Sepeda motor yang dikendarai Danny berserempetan dengan sebuah mobil. Keduanya terjatuh dan Danny langsung tidak sadarkan diri. Dalam kecelakaan itu, suami Eka Susanto ini (meninggal tahun 1991) harus mengalami pembedahan otak. Setelah operasi itu, Danny mengalami penurunan fungsi kerja otak. Dia mengalami kesulitan dalam berkomunikasi dengan orang lain. Meski begitu, pria 64 tahun ini masih bersemangat melayani Tuhan. Dia masih mampu memimpin kebaktian dan berkhotbah.

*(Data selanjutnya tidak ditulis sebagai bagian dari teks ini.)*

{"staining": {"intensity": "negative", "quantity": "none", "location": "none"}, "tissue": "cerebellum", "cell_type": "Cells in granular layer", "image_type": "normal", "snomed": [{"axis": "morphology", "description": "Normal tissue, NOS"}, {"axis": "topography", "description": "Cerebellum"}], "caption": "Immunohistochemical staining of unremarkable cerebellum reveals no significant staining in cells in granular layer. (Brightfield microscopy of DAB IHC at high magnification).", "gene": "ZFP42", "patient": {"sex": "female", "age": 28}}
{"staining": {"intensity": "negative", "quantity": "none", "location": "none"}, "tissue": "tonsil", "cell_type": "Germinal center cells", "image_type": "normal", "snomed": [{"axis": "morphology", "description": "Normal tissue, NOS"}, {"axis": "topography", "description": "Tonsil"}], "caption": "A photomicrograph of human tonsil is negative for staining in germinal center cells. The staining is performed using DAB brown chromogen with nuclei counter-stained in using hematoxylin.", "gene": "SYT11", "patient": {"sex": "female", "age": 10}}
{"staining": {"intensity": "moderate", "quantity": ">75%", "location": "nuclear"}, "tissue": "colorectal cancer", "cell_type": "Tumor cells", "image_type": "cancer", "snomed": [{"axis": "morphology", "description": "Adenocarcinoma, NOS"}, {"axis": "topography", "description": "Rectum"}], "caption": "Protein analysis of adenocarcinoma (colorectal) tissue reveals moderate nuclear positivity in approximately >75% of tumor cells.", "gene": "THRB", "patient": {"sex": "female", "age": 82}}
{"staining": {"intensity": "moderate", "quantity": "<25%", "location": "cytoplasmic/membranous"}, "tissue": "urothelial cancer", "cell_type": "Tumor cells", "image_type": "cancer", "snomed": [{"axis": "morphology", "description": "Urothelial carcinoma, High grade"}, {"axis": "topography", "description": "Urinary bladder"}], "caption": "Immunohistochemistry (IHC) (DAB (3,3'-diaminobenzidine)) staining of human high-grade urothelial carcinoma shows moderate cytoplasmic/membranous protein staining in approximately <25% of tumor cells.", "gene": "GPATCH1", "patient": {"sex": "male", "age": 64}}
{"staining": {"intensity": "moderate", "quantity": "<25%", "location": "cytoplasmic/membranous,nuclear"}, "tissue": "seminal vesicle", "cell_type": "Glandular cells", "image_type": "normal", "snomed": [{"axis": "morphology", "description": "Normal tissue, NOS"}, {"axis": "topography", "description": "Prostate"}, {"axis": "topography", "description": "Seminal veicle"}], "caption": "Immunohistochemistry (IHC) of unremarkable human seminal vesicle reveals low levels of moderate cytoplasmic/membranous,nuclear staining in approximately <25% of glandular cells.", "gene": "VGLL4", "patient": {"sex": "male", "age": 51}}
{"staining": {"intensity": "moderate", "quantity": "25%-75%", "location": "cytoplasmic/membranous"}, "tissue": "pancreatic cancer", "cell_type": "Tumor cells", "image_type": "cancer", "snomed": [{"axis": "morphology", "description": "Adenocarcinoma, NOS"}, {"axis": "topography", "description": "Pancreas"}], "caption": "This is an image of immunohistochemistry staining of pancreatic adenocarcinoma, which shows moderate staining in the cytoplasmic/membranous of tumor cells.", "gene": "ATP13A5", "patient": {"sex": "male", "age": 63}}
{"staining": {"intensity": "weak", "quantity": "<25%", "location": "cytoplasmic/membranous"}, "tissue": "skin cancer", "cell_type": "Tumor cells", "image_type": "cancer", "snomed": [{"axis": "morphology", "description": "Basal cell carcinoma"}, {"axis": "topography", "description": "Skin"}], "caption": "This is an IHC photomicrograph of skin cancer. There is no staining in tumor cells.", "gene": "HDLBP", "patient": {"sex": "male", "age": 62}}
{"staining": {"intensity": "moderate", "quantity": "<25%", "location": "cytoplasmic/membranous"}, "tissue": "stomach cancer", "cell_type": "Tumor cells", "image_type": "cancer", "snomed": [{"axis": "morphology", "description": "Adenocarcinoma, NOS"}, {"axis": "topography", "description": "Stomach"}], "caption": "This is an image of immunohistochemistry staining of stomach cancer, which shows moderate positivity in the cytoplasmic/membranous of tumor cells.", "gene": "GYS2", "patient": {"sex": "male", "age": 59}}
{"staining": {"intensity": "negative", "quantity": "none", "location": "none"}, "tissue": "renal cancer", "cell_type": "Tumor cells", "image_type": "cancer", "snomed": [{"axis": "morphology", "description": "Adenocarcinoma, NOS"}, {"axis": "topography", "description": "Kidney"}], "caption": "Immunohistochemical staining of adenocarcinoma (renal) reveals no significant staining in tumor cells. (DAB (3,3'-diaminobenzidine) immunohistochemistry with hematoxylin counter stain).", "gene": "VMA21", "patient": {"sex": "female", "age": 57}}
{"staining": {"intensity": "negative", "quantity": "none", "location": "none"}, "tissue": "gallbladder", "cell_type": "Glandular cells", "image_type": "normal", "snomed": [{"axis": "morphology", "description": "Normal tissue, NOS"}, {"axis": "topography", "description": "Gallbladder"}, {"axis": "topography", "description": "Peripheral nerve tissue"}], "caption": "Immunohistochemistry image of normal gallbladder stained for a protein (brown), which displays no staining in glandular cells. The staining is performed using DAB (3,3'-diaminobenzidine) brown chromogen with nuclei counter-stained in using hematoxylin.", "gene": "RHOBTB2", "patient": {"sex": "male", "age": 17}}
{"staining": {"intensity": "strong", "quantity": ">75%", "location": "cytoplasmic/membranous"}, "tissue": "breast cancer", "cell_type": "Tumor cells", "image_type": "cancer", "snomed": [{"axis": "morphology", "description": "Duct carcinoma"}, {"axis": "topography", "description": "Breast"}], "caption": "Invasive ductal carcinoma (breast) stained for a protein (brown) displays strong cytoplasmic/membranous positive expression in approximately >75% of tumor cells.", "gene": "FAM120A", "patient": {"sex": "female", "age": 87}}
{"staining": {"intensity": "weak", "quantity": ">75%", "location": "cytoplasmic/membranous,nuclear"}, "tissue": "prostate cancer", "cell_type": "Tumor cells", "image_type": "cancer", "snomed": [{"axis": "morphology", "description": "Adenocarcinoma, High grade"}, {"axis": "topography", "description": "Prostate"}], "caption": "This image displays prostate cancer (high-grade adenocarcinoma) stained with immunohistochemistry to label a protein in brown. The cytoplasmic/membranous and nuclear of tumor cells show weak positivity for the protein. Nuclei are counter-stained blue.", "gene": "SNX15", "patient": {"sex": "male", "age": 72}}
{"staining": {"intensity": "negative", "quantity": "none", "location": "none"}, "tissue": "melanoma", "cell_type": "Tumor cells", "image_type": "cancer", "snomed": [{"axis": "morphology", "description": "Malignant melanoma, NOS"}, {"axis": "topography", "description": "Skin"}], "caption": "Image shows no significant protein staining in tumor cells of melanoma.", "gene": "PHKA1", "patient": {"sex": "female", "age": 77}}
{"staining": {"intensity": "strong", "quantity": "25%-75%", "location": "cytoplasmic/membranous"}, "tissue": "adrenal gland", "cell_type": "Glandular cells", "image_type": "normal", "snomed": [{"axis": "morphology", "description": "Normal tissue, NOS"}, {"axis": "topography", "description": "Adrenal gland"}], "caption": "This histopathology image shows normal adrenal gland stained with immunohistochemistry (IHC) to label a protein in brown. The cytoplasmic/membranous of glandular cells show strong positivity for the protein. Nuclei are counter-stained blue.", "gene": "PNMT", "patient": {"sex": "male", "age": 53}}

Soal pemenuhan kebutuhan hidupnya, ayah dari empat anak ini mengaku hanya mengandalkan Tuhan. Bagaimana tidak, secara logika jumlah persembahan dari 20 atau 451 jemaat di desa jelas jauh dari kata cukup. Karena itulah, Danny bersyukur karena Tuhan menggerakkan dua Yayasan yang masing-masing memberi bantuan sebesar Rp. 200 ribu. Sekali waktu, Danny juga mendapat kiriman uang dari bekas-bekas murid Sekolah Minggu di Jakarta. Selain itu, juga menerima perpuluhan dari salah satu pemilik toko di kota Wonosari. Dengan kondisi, itu dia bisa hidup sederhana dan menyekolahkan anak-anaknya.

Keseimbangan

Jika kita melihat kehidupan hamba Tuhan kota dan desa, kita melihat betapa besar kesenjangannya dalam taraf hidup maupun gaya hidup mereka. Namun, jika kita melihat isi hati mereka yang paling dalam, mereka memiliki kesamaan paling tidak dalam dua hal. Pertama, mereka ingin melayani Tuhan di ladang pelayanan mereka masing-masing. Kedua, mereka memiliki kerinduan yang dalam untuk memiliki karakter Kristus. Yang utama dan terutama adalah keseimbangan. 'Sebab kamu dibebani bukanlah supaya orang-orang lain mendapat keringanan, tetapi supaya ada keseimbangan. Maka hendaklah sekarang ini kelebihan kamu mencukupkan kekurangan mereka, agar kelebihan mereka kemudian mencukupkan kekurangan kamu, supaya ada keseimbangan' (II Korintus 8:13-14).

Bagi jemaat, kita tidak perlu memperuncing kesenjangan itu dengan menganggap pelayanan yang satu lebih utama dari pelayanan yang lain. Yang justru perlu kita lakukan adalah memberkati mereka dengan apa pun yang bisa kita lakukan. Doa. Dana. Dorongan.